By Peter Weiss
Typically, lasers emit light of one pure color, or wavelength. A new little laser breaks that mold by generating a beam containing all the wavelengths in a swath of the electromagnetic spectrum.
This new broadband laser operates in the infrared spectrum, which is invisible to the human eye. The multiwavelength emission makes the laser more suitable for many applications than conventional single-wavelength lasers are, its inventors say. These uses include monitoring air pollution and observing ultrafast reactions in combustion and other chemical processes.
It’s “a breakthrough and a milestone in laser development,” comments Erich Gornik of the Vienna University of Technology in Austria.
An ordinary laser emits only a single color because it’s built with a light-emitting substance that naturally generates one wavelength of light when energized. To create a laser that would emit a broad band of wavelengths, Claire Gmachl, Federico Capasso, and their colleagues at Bell Labs’ Lucent Technologies in Murray Hill, N.J., deposited on a microchip alternating layers of two semiconductors in a configuration known as a quantum cascade.
Like earlier quantum-cascade lasers, the new broadband laser contains hundreds of exquisitely thin semiconductor layers, each one affecting the energies of electrons passing through it, Gmachl says.
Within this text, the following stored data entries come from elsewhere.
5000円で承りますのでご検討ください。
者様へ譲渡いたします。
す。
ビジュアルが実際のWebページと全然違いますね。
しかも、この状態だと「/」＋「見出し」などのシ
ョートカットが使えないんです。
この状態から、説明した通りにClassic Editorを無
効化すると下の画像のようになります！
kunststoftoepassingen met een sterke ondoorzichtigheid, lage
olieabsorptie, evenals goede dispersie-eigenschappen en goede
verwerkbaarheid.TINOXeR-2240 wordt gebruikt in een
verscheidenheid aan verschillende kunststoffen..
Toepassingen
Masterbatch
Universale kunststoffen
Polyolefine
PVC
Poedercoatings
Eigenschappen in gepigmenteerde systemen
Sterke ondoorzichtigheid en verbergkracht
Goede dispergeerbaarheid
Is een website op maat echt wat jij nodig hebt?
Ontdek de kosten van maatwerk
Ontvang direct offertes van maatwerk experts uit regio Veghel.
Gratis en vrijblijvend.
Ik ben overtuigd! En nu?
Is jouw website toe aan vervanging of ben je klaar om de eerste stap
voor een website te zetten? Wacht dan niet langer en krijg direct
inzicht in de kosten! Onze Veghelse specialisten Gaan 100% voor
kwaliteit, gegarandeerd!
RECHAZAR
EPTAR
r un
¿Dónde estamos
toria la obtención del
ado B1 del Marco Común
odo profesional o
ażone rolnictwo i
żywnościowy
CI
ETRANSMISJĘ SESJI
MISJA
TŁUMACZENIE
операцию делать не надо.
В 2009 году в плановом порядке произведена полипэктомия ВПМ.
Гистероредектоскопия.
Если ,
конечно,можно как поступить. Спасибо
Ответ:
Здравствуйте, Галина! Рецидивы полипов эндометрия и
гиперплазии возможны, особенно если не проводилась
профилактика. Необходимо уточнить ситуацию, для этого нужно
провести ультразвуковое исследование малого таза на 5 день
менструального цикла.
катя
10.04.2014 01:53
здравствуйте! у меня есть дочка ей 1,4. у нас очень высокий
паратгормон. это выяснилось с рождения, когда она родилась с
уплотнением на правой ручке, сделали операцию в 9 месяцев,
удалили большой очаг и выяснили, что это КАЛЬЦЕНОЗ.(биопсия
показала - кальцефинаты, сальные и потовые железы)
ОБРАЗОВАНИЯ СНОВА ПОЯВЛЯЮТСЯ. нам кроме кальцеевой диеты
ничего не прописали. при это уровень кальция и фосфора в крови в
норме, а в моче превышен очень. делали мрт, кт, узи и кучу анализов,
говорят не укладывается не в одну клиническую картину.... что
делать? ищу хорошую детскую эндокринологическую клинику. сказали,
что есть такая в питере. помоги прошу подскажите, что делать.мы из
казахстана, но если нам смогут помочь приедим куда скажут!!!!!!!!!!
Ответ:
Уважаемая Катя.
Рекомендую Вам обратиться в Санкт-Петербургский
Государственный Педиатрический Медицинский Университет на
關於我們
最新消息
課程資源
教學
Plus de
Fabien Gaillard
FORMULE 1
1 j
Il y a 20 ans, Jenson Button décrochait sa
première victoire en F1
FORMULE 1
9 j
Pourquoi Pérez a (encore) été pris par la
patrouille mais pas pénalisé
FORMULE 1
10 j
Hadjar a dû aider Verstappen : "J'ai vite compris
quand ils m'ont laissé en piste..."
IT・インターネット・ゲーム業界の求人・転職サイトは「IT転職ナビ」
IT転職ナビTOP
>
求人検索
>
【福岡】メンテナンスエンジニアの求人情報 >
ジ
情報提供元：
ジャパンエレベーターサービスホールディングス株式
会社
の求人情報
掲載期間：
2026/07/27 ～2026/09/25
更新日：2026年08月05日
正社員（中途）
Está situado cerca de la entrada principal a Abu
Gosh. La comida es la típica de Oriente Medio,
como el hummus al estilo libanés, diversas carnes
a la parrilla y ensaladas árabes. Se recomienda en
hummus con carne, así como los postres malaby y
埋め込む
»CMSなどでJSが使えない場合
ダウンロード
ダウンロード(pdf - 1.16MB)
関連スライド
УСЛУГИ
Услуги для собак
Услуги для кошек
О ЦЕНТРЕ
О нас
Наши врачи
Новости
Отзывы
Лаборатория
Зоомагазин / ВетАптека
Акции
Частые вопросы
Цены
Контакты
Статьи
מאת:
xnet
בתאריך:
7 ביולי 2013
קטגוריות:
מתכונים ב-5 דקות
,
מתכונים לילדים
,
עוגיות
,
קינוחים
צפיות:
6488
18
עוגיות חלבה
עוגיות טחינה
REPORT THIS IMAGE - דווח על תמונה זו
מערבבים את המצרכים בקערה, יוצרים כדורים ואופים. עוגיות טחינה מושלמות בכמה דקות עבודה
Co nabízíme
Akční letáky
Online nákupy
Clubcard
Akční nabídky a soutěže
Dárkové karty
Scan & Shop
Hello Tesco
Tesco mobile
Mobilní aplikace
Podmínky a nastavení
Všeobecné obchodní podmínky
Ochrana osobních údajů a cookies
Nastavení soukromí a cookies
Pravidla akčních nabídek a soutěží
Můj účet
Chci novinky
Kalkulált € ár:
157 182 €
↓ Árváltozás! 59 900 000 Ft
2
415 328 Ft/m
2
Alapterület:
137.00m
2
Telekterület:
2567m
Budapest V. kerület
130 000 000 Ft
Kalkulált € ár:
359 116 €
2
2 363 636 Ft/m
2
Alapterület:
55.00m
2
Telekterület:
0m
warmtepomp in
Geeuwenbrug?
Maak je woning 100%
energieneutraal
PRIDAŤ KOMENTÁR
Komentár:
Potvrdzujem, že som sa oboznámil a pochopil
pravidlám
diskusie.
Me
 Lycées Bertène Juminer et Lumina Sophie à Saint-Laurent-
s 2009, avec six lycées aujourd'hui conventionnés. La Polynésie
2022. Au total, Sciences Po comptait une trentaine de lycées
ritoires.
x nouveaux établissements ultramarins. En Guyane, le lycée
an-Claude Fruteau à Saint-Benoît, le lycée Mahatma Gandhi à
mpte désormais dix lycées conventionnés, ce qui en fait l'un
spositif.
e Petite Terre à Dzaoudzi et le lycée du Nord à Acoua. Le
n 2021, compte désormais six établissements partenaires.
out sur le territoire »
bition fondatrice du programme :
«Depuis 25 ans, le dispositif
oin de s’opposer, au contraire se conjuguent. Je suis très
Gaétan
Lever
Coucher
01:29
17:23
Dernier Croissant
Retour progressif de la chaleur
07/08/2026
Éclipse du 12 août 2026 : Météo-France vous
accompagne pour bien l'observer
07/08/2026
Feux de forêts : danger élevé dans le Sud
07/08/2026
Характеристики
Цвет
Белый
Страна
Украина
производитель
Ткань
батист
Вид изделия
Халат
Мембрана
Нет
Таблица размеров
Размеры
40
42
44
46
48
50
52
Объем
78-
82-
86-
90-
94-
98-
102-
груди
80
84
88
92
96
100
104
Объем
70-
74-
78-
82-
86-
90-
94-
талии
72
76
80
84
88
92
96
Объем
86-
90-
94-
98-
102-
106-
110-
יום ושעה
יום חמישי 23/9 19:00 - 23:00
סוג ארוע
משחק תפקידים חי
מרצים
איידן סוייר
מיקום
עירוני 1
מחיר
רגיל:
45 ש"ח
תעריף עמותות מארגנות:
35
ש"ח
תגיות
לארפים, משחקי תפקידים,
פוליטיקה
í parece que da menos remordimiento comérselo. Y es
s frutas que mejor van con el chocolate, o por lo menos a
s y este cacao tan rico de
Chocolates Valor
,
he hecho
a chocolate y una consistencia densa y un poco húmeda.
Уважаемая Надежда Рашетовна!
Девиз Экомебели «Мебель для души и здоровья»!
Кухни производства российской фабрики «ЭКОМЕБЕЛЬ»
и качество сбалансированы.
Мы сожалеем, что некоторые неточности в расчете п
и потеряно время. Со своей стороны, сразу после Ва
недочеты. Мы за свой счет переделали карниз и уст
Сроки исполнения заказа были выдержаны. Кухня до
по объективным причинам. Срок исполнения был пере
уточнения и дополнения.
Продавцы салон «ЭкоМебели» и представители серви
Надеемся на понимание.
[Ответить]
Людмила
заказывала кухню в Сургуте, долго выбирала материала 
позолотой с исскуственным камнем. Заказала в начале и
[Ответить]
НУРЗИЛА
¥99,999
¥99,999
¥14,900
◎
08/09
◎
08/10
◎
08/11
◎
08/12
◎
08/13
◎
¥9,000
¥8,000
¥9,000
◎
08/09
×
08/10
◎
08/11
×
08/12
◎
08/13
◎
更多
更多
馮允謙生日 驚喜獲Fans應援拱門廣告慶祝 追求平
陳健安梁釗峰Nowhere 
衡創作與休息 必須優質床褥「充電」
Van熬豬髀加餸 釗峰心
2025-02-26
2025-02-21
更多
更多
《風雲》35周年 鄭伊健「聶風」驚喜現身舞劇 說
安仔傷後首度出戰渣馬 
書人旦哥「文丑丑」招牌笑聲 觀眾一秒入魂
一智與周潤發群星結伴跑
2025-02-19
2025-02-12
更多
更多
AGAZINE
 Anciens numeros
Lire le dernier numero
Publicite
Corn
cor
In any quantum-cascade laser, a high voltage coerces an electric current to penetrate layer after layer in the stack. The tight physical confinement of many of those stacked layers makes them act as so-called quantum wells, in which electrons can only have certain amounts of energy, Gmachl explains.
Those specific energy levels are determined by the laws of quantum mechanics.
The stack emits a laser beam because many electrons forced into those wells by the high voltage carry more energy than the wells can accept. Those electrons shed their excess energy, sometimes as heat but often as photons. At each end of the stack, partially reflective crystal surfaces cause many of those photons to bounce back and forth. The rebounding photons boost the odds that other electrons in the quantum wells also will convert their energy into photons rather than heat, Gmachl notes. A fast buildup of light intensity permits enough photons to streak beyond the end mirrors to form a beam.
In earlier generations of quantum-cascade lasers, all the quantum wells had the same thickness. In the new version, however, the researchers varied the quantum wells’ thickness from a few atomic layers to a few dozen, causing each well to emit light of a different wavelength. Also, each well emits small amounts of light with wavelengths slightly longer and shorter than its dominant one. The result: a beam of high intensity at every wavelength from 6 to 8 micrometers, in the so-called midinfrared range.
The Lucent researchers made the new laser, which is 2 millimeters long and less than one-tenth the thickness of a human hair, by stacking quantum wells.
Each well is based on a layer of indium gallium arsenide sandwiched between layers of aluminum indium arsenide. The team describes its invention in the Feb. 21 Nature.
By using the same design principle with other materials, the scientists expect to make broadband lasers that work in portions of the electromagnetic spectrum other than the midinfrared. One such device, already in the works, would operate at the shorter infrared wavelengths now widely used for optical-fiber telecommunications, Gmachl says. In principle, the same technique might someday lead to a white-light device for room lighting, computer displays, or video projection, she notes.
Previous attempts to generate broadband laser light have employed exotic crystals or extreme operating conditions. In contrast, the Lucent laser works at room temperature.
“This is really the first time that you’ve had a laser with such a broad spectrum,” comments Jerry R. Meyer of the Naval Research Laboratory in Washington, D.C. “It’s a spectacular demonstration of something new.”